Archive for December, 2015

The Joys of Dawdling

Monday, December 14th, 2015

Strasbourg Hidden CornerI recently returned from a short jaunt to France and the UK. My two extended sojourns were in Strasbourg and London – and for the first time, I got to ride the Eurostar and be spoiled by its attentive staff.

I had last visited Strasbourg as a teenager and I’ve been in London several times though not recently, except as a springboard for trips to Scotland. So I’ve seen all the hallmark sights: the cathedrals, big-name museums, large parks. This visit was low key, aimed primarily at meeting staunch long-distance friends. But it also gave me a rare opportunity to be “of the place” rather than surfing on it like a waterbug.

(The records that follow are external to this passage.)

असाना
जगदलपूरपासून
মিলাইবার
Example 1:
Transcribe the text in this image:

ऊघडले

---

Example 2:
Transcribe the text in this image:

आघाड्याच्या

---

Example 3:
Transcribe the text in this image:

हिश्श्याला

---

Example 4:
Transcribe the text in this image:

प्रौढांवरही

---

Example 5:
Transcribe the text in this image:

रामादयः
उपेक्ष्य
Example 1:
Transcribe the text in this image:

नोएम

We spent an idyllic late morning/early afternoon at Strasbourg’s old town, La Petite France. The Christmas attract-tourist glitz had started (the Europeans are increasingly mimicking the US with ever earlier times for the holiday commercial mill) but it was a weekday, so it was not crowded. The weather, mild with Turner-esque clouds, was perfect for exploring hidden corners and dormant gardens; when we tired of walking, we indulged in mulled wine outside a café. One night we had tapas on a nibbles-and-wine barge swaying on the Rhine; on another evening we meandered to a nearby tiny restaurant, to discover that it offers four-star Alsatian cuisine at two-star prices.

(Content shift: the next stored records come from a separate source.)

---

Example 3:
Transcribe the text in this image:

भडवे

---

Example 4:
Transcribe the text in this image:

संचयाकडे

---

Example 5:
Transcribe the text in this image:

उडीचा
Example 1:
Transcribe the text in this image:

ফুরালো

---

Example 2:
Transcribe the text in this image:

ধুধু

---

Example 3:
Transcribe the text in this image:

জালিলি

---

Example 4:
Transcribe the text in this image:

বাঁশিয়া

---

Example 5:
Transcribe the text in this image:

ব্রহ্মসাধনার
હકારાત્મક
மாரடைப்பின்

In London I stayed at a family-run B&B recommended by a friend. I assumed the “next to the British Museum” decription was the usual PR exaggeration, but not this time. They are in fact exactly a block away from the museum yet the street is quiet, very much a lived-in place. A block away in a different direction is Oxford Street, where I acquired (for a pittance) a spiffy new handbag after the shoulder strap of my old faithful snapped. My room had a view of a kilim-sized garden; the building has a beautiful, tightly wound staircase, original woodwork intact, and canny old-fashioned window clasps (yet also granite-solid WiFi). The neighborhood is dotted with those tiny parks that act as oases in central London.

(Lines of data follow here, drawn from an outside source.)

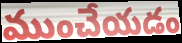
ముంచేయడం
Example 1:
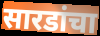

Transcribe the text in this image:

सारडांचा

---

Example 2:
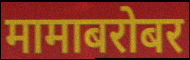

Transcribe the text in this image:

मामाबरोबर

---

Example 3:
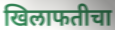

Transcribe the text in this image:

खिलाफतीचा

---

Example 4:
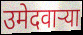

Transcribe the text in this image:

उमेदवाऱ्या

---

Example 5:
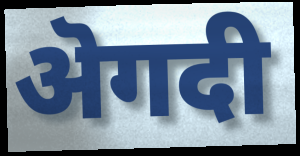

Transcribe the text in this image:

ऄगदी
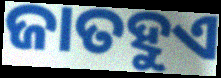
ଜାତହୁଏ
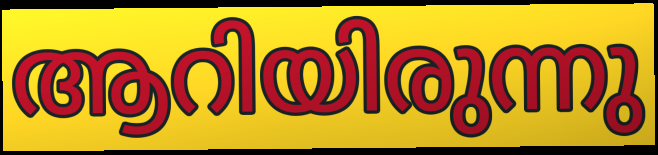
ആറിയിരുന്നു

Of course, the highlight of the visit were the people. These friendship bonds were forged through ordeal; some are also professional collaborators. This was the first time I met any of them in person, although it felt like the continuation of ongoing conversations. We spent long, lazy hours in home kitchens and pubs, and the topics ranged from brain function to 9th century Wales, from space opera to the use of Celtic motifs by MacDonald and Macintosh.

One of these visits was combined with a viewing of the British Museum Celts exhibit. The organizers did a fantastic job of displaying the findings through the ages in context without overinterpretation. Some of the touches were wonderful: the videos of today’s Celtic diasporas; the gauzy dividers, evocative of the mists that shape the Celtic lands. Afterwards we repaired to the Museum café where I found meringues literally the size of cabbages.

London Hotel GardenThere was a final eldritch touch: I flew Icelandair, the only airline that would allow for an open-jaw ticket that wouldn’t bankrupt me. The cabin lights were not the usual yellowish-white but an undulating green and purple — the colors of the northern lights that were also swaying and whispering outside as I made my way home through the dreaming dark.